In that moral order, it would be said that candor promotes a more genuine awareness. And if we contemplate the ethical evolution of Western societies, it is impossible not to appreciate how the presence of the media and real-time images of the atrocities of war were composing an unknown anti-war commitment: the invasion of Iraq in 2003 was the first distant conflagration. that mobilized Western populations against a war thousands of kilometers away and even before the first shot was fired. It may seem like an anecdote, but there is no precedent in human history and it is difficult not to attribute it to the abundance of images of distant conflicts that democratic societies have been consuming in the era of communications.

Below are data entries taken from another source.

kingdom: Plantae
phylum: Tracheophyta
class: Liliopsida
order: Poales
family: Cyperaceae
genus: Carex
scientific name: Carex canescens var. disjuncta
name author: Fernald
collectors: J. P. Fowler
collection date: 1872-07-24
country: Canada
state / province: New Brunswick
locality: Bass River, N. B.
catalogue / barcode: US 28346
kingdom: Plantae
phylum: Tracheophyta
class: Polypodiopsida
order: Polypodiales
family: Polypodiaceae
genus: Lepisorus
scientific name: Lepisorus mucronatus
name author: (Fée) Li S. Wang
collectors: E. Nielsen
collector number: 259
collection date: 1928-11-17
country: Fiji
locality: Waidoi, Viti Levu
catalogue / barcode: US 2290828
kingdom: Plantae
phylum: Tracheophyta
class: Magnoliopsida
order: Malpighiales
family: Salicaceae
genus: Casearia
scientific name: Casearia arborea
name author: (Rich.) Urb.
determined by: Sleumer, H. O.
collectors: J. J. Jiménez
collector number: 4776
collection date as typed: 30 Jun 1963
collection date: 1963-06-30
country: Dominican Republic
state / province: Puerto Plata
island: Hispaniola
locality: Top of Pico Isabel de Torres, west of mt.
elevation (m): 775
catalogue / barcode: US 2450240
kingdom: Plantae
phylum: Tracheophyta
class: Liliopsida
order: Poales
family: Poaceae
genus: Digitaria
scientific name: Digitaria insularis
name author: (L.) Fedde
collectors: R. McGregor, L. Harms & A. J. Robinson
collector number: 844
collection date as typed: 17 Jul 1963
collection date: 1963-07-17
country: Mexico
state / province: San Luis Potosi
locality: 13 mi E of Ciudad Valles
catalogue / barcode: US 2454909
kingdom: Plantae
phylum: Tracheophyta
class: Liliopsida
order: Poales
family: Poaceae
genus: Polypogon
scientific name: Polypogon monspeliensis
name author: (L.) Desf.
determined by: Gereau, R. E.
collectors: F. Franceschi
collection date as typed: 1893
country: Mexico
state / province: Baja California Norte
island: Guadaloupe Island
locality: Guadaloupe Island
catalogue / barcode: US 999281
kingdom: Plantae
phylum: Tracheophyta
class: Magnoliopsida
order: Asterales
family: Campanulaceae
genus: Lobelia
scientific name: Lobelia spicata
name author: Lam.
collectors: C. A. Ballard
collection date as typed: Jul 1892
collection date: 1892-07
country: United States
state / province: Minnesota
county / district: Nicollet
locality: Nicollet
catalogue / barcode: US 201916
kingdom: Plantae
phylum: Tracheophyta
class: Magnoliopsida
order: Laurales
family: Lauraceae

And yet, last week you could read on these pages the devastating psychiatric effects that Facebook moderators suffer from their exposure to the terrifying. It is difficult to see any progress in consciousness there. With the Islamist attacks against Charlie Hebdo, the debate showed another of its profiles: choosing the image of the police officer shot on the ground was also giving the atrocious its desired propaganda. The Western print media lost that day a unique opportunity to commit to freedom of expression against horror, reproducing the caricature of Muhammad as the object of revenge instead of giving effect to the coercion of violence on the front page. The question is still in the air, annoying and inaccessible like your skin itching from the inside.